Passé les banalités d’usage sur la météo clémente en cette fin de printemps et sa capacité à avoir trouvé mon adresse sans incident majeur, je m’enquille de savoir comment il procède à l’accoutumée ; lui avouant par là même mon manque total d’expérience dans ce type de transaction.

— C’est une question de confiance, me dit-il avec bienveillance, on verra ça plus tard.

Je vide ma première coupe de champagne, il sirote sa bière.

Le temps suspend son vol, un court instant. 

Soudain, je me trouve adipeux et grotesque. Bassem semble lire en moi comme dans un livre ouvert et me rassure instantanément d’un sourire franc où perce l’étincelle de l’empathie réelle.

On se touche. On approche les bouches.

Et si tout était factice ?

Et si c’était un combat de masques, de sourires en stuc et d’ébats de carton-pâte ?

Faire abstraction. 

Dans la chambre, avec la déliquescence indolente d’une bougie pour seul témoin, le lit sombre et les draps frais, le claquement délicat des stores aux fenêtres.

Une certaine forme d’amour impossible à graduer et puis l’air, empli des fragrances qu’exhalent les corps en plein combat. Je savoure la salinité des aisselles et de l’aine de Bassem, puis le goût de son sexe. Les joues me brûlent.

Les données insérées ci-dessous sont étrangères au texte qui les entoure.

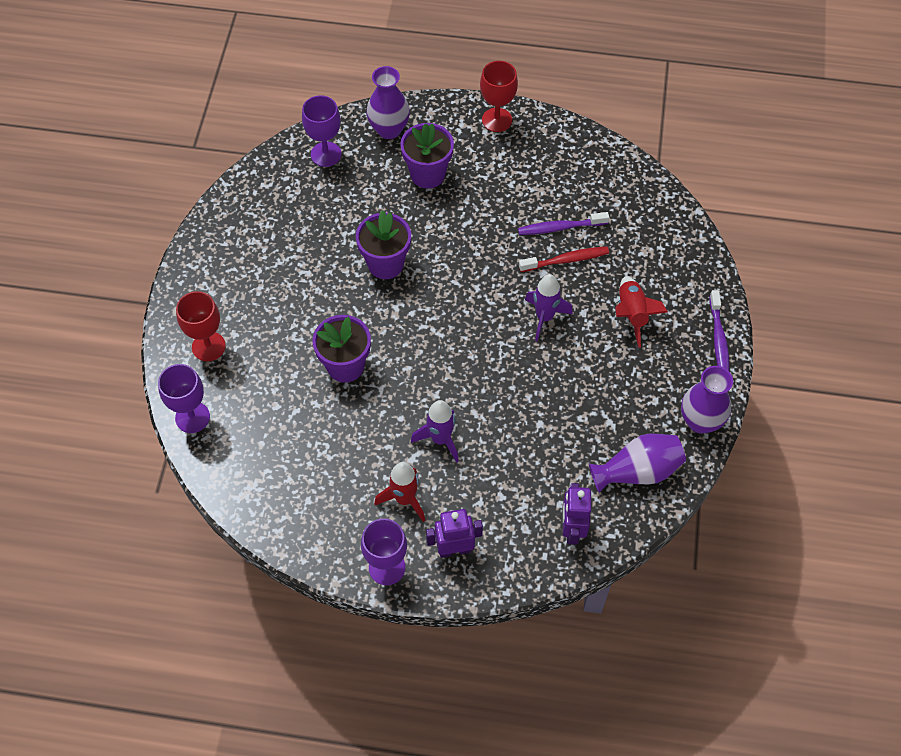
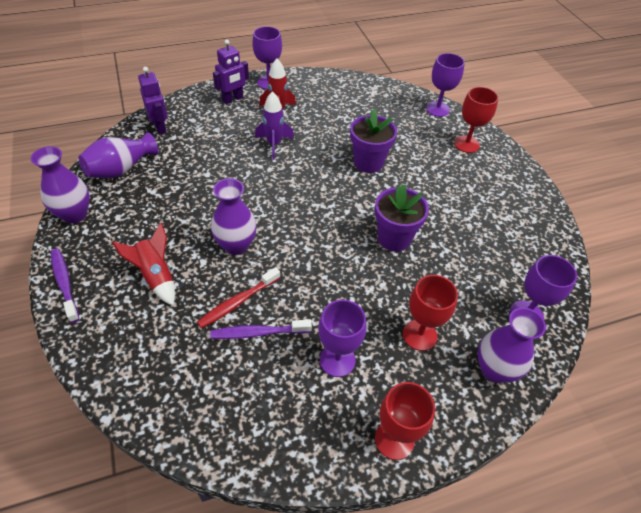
camera: 150 degrees right, 10 degrees down
(427, 174) = (419, 335): purple flower pot -> red goblet
(506, 183) = (337, 360): none -> purple goblet
(544, 317) = (236, 245): purple rocket -> purple vase
(560, 227) = (258, 333): purple toothbrush -> purple toothbrush turned 150 degrees counterclockwise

Dans une envolée de puissance, d’impudeur et de luxure aiguisée, mon jeune gigolo m’adosse de force contre le chambranle de la porte en chêne brut. Sa bouche affolée porte mon trouble, répond à ma demande fiévreuse. Je m’accroche à la saillie de ses pectoraux, caresse avec opiniâtreté l’incurvation de son ventre plat.

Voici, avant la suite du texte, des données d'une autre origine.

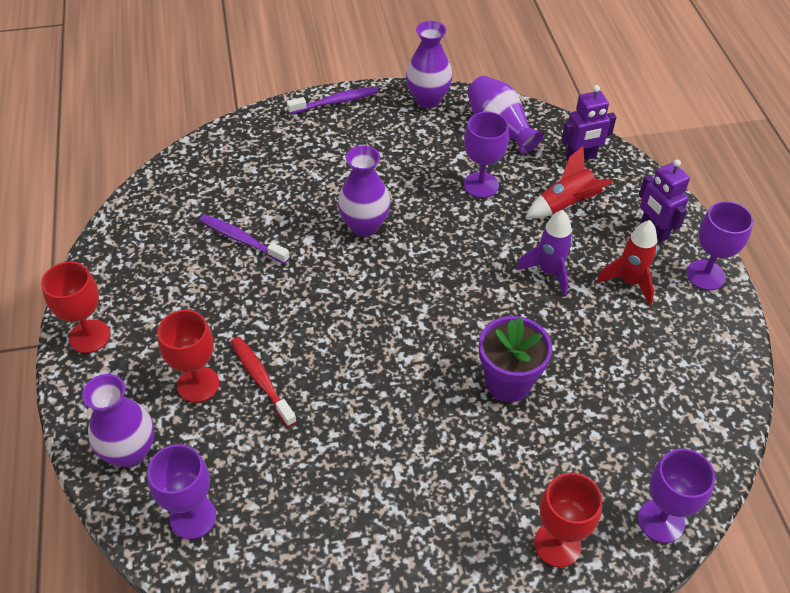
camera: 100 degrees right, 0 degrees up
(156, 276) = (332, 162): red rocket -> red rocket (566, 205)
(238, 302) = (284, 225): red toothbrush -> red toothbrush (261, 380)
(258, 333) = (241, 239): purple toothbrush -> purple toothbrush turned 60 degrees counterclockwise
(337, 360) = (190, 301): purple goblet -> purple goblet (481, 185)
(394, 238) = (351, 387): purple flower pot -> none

Dans un souffle, nous chutons de concert sur le sommier, ses doigts menottant mes poignets incendiés.

Il est en moi pour de longues minutes, sa bouche offre à mon cou un baiser gourmand et huileux, je suce frénétiquement la pulpe saillante de son index.

Lorsqu’il se retire et viens jouir dans ma bouche dans un gémissement léger, les murs se figent, étouffant tel un tombeau. J’éjacule un flot laiteux sur sa cuisse, repu de lui.

Calme de surface et démesure intérieure.

Reposant sur son épaule inerte, je songe à ce qu’écrivait Catherine Robbe-Grillet : Rien n’est plus incompréhensible que les fantasmes qui nous sont étrangers.